5:39-40 ‘You study the Scriptures diligently because you think that in them you have eternal life. These are the very Scriptures that testify about me, yet you refuse to come to me to have life.’

That is, the Jews should have recognized Jesus because their own holy writings point toward him. They were in a privileged position, having the plan of God revealed to them. Yet they ended up worshipping the plan instead of God himself. They placed their faith in possessing the word of God, rather than actually responding to it. And when God himself actually turns up, they don’t recognize him. They were so busy dissecting his word that they didn’t have time for God himself. He didn’t fit their preconceived idea of what God should be like.

Now before we jump too quickly to their culpability in the matter, let’s apply the warning to ourselves. How much are we in danger of merely possessing the gospel message, without having any sort of relationship with its author? Of having the words of eternal life that remain for us only on the page and don’t find their way into our hearts, into our minds, into our behaviour. Having a Bible and studying it diligently, knowing the gospel, being able to explain the atonement – that doesn’t save us. We only ‘have life’ if we truly come to the one to whom the Scriptures testify.[8]

You may recall a picture of Martin Luther shared with us previously by Pastor Mark. The image is from St.
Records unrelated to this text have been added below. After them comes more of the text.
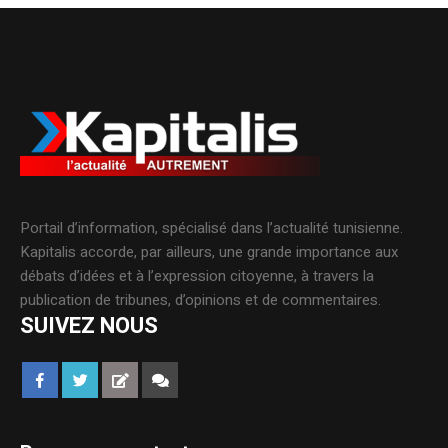
Portail d’information, spécialisé dans l’actualité tunisienne.
Kapitalis accorde, par ailleurs, une grande importance aux
débats d’idées et à l’expression citoyenne, à travers la
publication de tribunes, d’opinions et de commentaires.
SUIVEZ NOUS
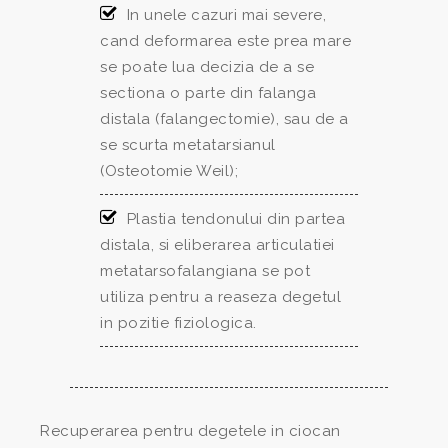
In unele cazuri mai severe,
cand deformarea este prea mare
se poate lua decizia de a se
sectiona o parte din falanga
distala (falangectomie), sau de a
se scurta metatarsianul
(Osteotomie Weil);
Plastia tendonului din partea
distala, si eliberarea articulatiei
metatarsofalangiana se pot
utiliza pentru a reaseza degetul
in pozitie fiziologica.
Recuperarea pentru degetele in ciocan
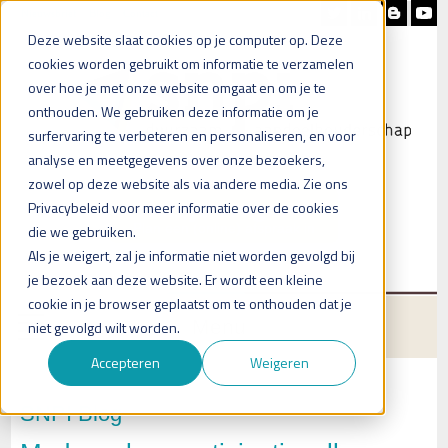
Nieuwsbrief
Blog
Contact
Deze website slaat cookies op je computer op. Deze
cookies worden gebruikt om informatie te verzamelen
over hoe je met onze website omgaat en om je te
onthouden. We gebruiken deze informatie om je
surfervaring te verbeteren en personaliseren, en voor
analyse en meetgegevens over onze bezoekers,
zowel op deze website als via andere media. Zie ons
Heb je vragen?
Privacybeleid voor meer informatie over de cookies
Plan een (online) afspraak in
die we gebruiken.
Als je weigert, zal je informatie niet worden gevolgd bij
je bezoek aan deze website. Er wordt een kleine
cookie in je browser geplaatst om te onthouden dat je
Menu
niet gevolgd wilt worden.
Accepteren
Weigeren
SNPI Blog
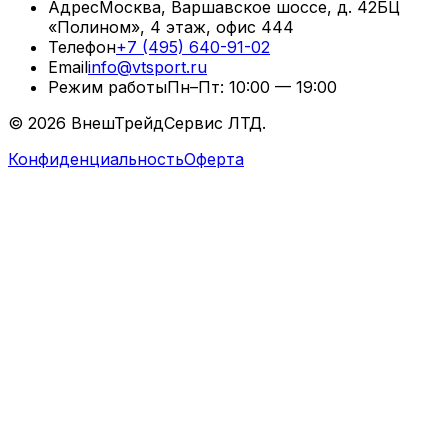
Адрес
Москва, Варшавское шоссе, д. 42
БЦ
«Полином», 4 этаж, офис 444
Телефон
+7 (495) 640-91-02
Email
info@vtsport.ru
Режим работы
Пн–Пт: 10:00 — 19:00
©
2026
ВнешТрейдСервис ЛТД.
Конфиденциальность
Оферта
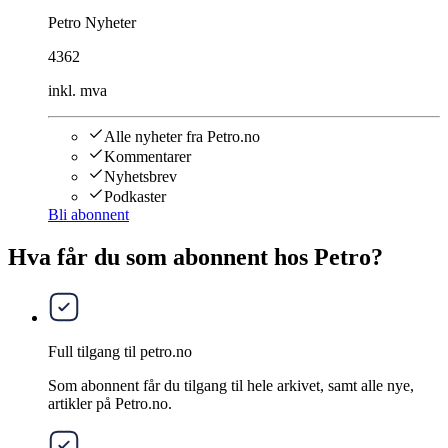
Petro Nyheter
4362
inkl. mva
Alle nyheter fra Petro.no
Kommentarer
Nyhetsbrev
Podkaster
Bli abonnent
Hva får du som abonnent hos Petro?
Full tilgang til petro.no
Som abonnent får du tilgang til hele arkivet, samt alle nye,
artikler på Petro.no.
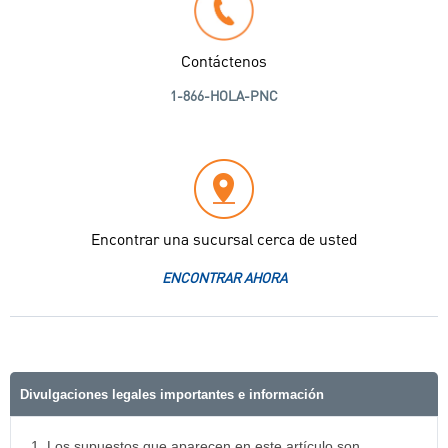
Contáctenos
1-866-HOLA-PNC
Encontrar una sucursal cerca de usted
ENCONTRAR AHORA
Divulgaciones legales importantes e información
1. Los supuestos que aparecen en este artículo son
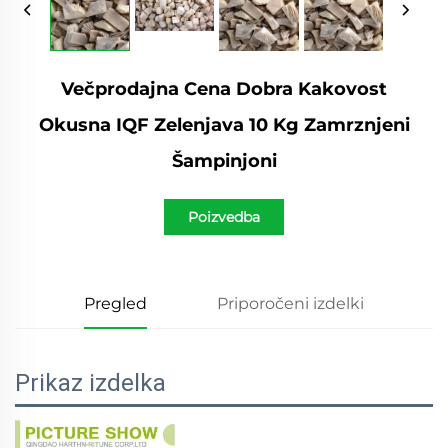
Večprodajna Cena Dobra Kakovost
Okusna IQF Zelenjava 10 Kg Zamrznjeni
Šampinjoni
Poizvedba
Pregled
Priporočeni izdelki
Prikaz izdelka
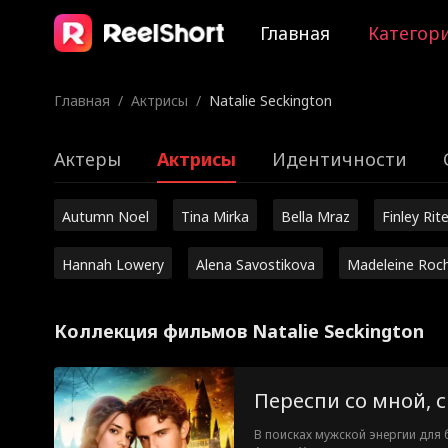
Главная
Категор
Главная
/
Актрисы
/
Natalie Seckington
Актеры
Актрисы
Идентичности
Autumn Noel
Tina Mirka
Bella Mraz
Finley Rite
Hannah Lowery
Alena Savostikova
Madeleine Roc
Коллекция фильмов Natalie Seckington
Переспи со мной, 
В поисках мужской энергии для 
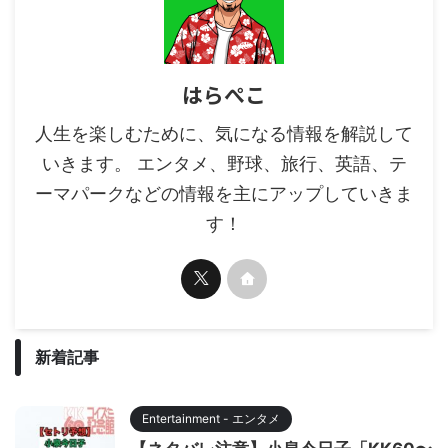
はらぺこ
人生を楽しむために、気になる情報を解説して
いきます。 エンタメ、野球、旅行、英語、テ
ーマパークなどの情報を主にアップしていきま
す！
新着記事
Entertainment - エンタメ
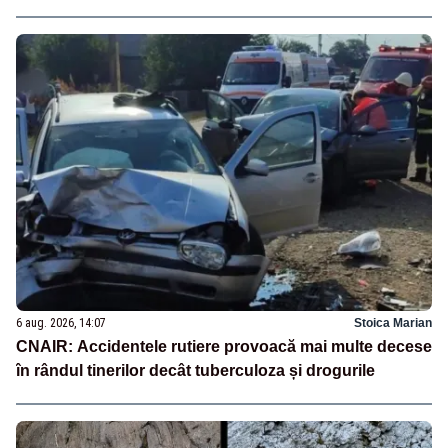
6 aug. 2026, 14:07
Stoica Marian
CNAIR: Accidentele rutiere provoacă mai multe decese
în rândul tinerilor decât tuberculoza și drogurile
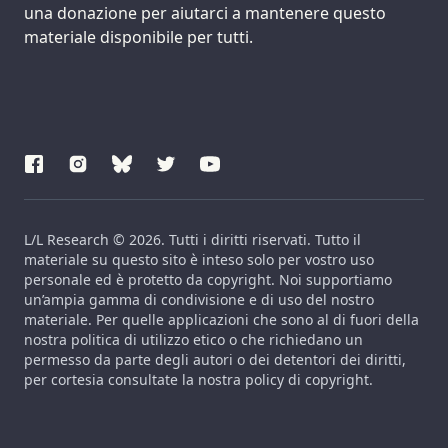
una donazione per aiutarci a mantenere questo
materiale disponibile per tutti.
L/L Research © 2026. Tutti i diritti riservati. Tutto il
materiale su questo sito è inteso solo per vostro uso
personale ed è protetto da copyright. Noi supportiamo
un’ampia gamma di condivisione e di uso del nostro
materiale. Per quelle applicazioni che sono al di fuori della
nostra politica di utilizzo etico o che richiedano un
permesso da parte degli autori o dei detentori dei diritti,
per cortesia consultate la nostra policy di copyright.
Mary’s Church in Wittenburg where, Luther preached from 1514 onward.  At the centre of the auditorium, you can see the “Reformation Altarpieces” (paintings of communion, confession, and other ministries). One contains a picture depicting Luther preaching; showing how we should view the Scriptures, and how we should view the preaching of the Scriptures.  It’s a beautiful picture of what is intended to do every week: A finger on the text, pointing people to Jesus, with all eyes on Jesus, not on the preacher. It’s all about Jesus.[9]

And the same is true for us today.  Whenever people are confronted by the claims of Jesus, and ask us “why should I accept what Jesus says?”[10] What will be our response?  We are called to form an opinion.  We need to investigate the evidence.  Either Jesus is right or he’s wrong. Either he’s from God or he’s not.  And if we believe that Jesus is God, what we do or don’t do is critical.

Do we share the joyous news of the Gospel, the saving redemption through the resurrection and the promise of eternal life.  As with the image of the preaching Martin Luther, in which direction do we point the focus and attention?  Do we place the shining light under the table? Or do we find the courage through the power of Holy Spirit to reveal the light in the same way as John the Baptist,  bathing in the warming glow that comes from a Christ-centred perspective.

May God grant us the clarity of heart, the conviction and strength of the spirit to point to the one redeeming saviour, so that all may come to Jesus Christ and find the life that is truly life.


Let us pray – May the peace of God that passes all understanding keep our hearts and minds in Christ Jesus unto life everlasting.  Amen.




[3] S. Renn, Vine’s Expository Dictionary of Bible Words, Hendrickson Publishers, 2005, p.1053.